The John Hammond-trained colt had been earmarked for Epsom until losing his unbeaten record when beaten by Gracioso in the Prix Lupin last month. Instead he stayed close to his Chantilly base and seized France's premier Classic in a style reminiscent of the Hammond-trained, subsequent Prix de l'Arc de Triomphe winner Suave Dancer in 1991.

The British contenders Nowhere to Exit (supplemented by John Dunlop rather more successfully than his expensive venture with Lucido at Epsom) and Royal Rebel ensured that the race was run at a cracking gallop. But Cash Asmussen, winning the Prix du Jockey-Club for the fourth time, was merely biding his time on Montjeu.

Once Montjeu moved smoothly to the front with two furlongs to travel the race was as good as over. The colt did wander about but was never in any danger and at the line was four lengths clear of Nowhere To Exit. The Godolphin representative, Rhagaas, concluding a rather dismal weekend for the Dubai operation eased only by Daylami's Coronation Cup win, was three lengths away in third. Royal Rebel, owned by Peter Savill, the British Horseracing Board's chairman, dropped away tamely and beat only one of the eight runners home.

Montjeu's owner, the renowned punter and former betting shop owner Michael Tabor, has always dreamed of winning the Epsom original, but said: "We did the right thing coming here with this horse. You're always better off playing at home and there will be other big days for him."

Asked to compare Montjeu with Suave Dancer, English-born Hammond smiled and said only: "This is a terrific start."

Montjeu is almost certain to tread the same path as Suave Dancer, who won the Irish Derby before the Arc. "We would like to take him to the Curragh although I wouldn't want to run him there if it was firm ground," Hammond said.

The trainer insisted that he has no regrets about missing the Derby in favour of staying at home. "We thought about Epsom but I always felt he was more of a horse for Chantilly," he said. "The Derby sometimes ruins horses and they have got to be mature mentally - maybe it wouldn't have been right for him."

Asmussen blamed himself for Montjeu's shock reverse in Prix Lupin. "He has been winning his races with one hand tied behind his back," the jockey said. "I've been bringing him late to win and when he came off the bridle last time he didn't know how to fight. Ten days after the Longchamp race I sat on the horse and I knew he was much more of a man."

Royal Rebel, just behind the subsequent Derby runner-up Daliapour on his last outing, failed to run up to his best. Nevertheless, there is still a chance that he will also be in the field for the Irish Derby.

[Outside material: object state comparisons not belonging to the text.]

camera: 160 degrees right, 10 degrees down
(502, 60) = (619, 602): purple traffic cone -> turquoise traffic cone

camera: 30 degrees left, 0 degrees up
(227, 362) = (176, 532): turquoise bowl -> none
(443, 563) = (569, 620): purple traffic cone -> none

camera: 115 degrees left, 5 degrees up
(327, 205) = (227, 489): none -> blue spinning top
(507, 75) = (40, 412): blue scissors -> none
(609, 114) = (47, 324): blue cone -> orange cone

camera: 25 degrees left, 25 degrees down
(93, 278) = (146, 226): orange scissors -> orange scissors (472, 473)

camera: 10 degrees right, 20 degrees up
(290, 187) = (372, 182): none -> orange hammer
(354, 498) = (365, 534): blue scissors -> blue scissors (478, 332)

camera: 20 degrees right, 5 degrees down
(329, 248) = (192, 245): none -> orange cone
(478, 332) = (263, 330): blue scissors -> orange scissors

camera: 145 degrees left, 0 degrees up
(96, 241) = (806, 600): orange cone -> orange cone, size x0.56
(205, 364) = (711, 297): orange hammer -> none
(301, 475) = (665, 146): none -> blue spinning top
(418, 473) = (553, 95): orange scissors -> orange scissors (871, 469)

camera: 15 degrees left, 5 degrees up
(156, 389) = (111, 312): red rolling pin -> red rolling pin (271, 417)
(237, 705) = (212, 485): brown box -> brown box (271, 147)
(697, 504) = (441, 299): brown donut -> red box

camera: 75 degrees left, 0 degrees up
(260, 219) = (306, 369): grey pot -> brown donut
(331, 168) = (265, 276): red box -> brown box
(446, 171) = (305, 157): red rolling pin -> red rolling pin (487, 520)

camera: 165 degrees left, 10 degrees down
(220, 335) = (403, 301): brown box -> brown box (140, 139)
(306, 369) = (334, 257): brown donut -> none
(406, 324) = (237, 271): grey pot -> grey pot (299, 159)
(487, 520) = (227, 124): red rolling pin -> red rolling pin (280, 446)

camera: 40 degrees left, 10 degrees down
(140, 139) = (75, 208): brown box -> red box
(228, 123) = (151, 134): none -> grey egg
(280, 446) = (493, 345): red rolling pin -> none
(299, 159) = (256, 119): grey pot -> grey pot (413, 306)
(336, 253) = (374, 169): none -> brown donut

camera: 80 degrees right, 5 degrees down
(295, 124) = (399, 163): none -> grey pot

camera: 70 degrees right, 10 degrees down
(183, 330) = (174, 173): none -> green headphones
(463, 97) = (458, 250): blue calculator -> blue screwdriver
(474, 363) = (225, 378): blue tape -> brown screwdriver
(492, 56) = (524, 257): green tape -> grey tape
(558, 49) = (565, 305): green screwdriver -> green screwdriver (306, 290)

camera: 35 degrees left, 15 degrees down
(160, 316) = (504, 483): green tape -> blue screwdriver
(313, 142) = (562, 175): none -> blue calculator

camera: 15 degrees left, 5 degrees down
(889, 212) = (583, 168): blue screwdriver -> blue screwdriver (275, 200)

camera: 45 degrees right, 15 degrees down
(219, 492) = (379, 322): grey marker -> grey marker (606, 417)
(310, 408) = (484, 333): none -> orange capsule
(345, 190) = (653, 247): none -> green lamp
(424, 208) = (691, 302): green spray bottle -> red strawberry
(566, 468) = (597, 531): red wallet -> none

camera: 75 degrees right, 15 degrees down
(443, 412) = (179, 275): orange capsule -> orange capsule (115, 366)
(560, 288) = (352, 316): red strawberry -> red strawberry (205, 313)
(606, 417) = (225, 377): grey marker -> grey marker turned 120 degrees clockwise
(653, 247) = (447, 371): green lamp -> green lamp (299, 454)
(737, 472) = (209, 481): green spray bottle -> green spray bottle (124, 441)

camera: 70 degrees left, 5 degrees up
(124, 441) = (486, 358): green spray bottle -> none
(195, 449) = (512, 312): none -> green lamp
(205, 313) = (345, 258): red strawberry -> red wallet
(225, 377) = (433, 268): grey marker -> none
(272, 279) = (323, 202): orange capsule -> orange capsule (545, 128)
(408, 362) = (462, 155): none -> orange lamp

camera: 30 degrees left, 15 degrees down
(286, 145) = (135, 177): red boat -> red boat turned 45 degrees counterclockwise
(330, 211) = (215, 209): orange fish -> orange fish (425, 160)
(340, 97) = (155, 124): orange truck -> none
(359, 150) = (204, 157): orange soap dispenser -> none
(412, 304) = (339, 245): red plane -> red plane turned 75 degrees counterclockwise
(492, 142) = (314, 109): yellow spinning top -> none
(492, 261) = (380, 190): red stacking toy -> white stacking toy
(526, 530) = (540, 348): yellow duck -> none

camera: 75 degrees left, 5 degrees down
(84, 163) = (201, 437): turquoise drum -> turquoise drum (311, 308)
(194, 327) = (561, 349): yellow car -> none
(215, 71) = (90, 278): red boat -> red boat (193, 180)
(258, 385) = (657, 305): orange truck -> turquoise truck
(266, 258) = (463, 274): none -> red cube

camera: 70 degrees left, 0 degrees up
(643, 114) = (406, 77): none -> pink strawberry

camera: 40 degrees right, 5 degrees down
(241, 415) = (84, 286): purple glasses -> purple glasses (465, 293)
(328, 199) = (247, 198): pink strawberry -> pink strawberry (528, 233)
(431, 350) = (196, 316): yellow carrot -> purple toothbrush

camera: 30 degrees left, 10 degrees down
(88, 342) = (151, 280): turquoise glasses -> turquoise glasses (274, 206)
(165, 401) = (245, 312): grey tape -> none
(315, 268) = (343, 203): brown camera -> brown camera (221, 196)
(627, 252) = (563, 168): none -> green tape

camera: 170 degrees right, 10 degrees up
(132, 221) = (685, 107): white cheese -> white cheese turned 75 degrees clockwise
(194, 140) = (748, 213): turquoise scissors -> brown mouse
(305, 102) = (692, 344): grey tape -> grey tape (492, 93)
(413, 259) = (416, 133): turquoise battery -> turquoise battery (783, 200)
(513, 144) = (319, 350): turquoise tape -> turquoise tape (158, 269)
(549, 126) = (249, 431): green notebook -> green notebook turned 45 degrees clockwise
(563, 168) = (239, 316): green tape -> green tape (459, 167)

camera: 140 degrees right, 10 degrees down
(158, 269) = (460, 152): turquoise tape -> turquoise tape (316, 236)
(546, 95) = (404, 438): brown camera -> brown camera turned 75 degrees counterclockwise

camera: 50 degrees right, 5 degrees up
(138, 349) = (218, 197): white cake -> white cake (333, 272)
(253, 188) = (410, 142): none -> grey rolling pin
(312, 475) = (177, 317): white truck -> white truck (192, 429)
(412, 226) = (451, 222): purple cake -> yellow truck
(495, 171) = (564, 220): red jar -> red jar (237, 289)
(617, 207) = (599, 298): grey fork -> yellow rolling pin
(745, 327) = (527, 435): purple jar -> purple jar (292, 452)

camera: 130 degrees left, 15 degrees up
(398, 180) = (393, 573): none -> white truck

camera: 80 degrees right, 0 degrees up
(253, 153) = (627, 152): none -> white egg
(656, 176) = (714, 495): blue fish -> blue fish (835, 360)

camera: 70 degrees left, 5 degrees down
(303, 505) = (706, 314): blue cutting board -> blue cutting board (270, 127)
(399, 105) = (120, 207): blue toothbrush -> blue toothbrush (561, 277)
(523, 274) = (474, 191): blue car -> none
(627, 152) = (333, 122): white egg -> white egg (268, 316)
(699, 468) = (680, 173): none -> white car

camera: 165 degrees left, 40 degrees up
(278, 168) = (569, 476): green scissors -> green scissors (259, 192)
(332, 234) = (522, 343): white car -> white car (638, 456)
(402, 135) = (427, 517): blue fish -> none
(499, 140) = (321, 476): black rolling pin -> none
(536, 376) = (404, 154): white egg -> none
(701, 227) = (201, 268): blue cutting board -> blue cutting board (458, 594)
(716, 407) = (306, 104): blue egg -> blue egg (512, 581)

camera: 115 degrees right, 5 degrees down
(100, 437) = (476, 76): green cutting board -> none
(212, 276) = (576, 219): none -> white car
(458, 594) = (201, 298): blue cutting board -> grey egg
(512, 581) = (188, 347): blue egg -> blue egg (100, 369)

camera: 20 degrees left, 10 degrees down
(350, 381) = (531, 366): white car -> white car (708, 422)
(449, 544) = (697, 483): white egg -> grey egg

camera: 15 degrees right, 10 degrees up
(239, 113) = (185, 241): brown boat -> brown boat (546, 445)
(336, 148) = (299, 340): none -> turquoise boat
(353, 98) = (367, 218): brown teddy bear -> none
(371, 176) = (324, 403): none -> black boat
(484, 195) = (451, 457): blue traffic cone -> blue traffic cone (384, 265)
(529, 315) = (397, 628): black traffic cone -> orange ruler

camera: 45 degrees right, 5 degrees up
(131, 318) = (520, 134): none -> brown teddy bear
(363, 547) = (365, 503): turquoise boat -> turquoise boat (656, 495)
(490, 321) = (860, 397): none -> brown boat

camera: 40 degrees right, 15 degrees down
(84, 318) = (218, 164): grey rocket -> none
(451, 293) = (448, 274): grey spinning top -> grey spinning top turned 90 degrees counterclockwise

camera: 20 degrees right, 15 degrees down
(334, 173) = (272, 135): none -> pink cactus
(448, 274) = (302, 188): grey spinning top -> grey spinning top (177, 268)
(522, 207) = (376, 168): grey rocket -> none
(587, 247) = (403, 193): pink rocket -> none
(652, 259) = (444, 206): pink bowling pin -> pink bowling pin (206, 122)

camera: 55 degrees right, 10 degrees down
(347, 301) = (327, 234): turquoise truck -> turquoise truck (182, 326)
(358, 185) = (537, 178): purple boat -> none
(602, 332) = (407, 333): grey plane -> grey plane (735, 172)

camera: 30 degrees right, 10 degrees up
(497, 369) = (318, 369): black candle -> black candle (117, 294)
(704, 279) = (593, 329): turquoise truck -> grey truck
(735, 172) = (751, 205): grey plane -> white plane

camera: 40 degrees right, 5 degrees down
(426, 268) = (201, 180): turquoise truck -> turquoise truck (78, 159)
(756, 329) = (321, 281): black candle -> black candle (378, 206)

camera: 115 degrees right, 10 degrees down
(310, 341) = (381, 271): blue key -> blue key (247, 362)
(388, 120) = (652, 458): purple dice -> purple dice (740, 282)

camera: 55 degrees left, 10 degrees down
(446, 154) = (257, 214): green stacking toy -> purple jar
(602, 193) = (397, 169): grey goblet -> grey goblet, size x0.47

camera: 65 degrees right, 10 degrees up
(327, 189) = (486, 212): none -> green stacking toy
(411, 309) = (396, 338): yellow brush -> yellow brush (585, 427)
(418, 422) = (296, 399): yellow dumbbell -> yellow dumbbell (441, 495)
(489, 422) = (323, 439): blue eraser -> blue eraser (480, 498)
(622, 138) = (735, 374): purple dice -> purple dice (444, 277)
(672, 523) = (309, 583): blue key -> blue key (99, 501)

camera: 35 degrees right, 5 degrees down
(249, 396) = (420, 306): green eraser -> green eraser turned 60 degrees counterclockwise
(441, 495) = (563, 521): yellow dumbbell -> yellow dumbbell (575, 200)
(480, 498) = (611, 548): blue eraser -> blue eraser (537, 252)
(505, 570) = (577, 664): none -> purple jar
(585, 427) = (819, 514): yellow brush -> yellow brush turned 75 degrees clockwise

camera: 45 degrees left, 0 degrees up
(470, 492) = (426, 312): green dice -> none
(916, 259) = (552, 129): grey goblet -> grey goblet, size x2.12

"If there's one positive thing I can take from this it's that Kieren Fallon came back and told me that the horse might be better on fast ground," his trainer, Mark Johnston, said. "He also thought it's worth trying him without the blinkers."


1. MONTJEU (C Asmussen); 2. Nowhere To Exit (T Quinn); 3. Rhagaas (L Dettori). 8 ran. 4, 3. (J Hammond). Pari-Mutuel (includes a one franc stake): Win 2.40 (coupled with Tchaikovksy); places 1.60, 2.00, 3.20. Dual Forecast 11.20.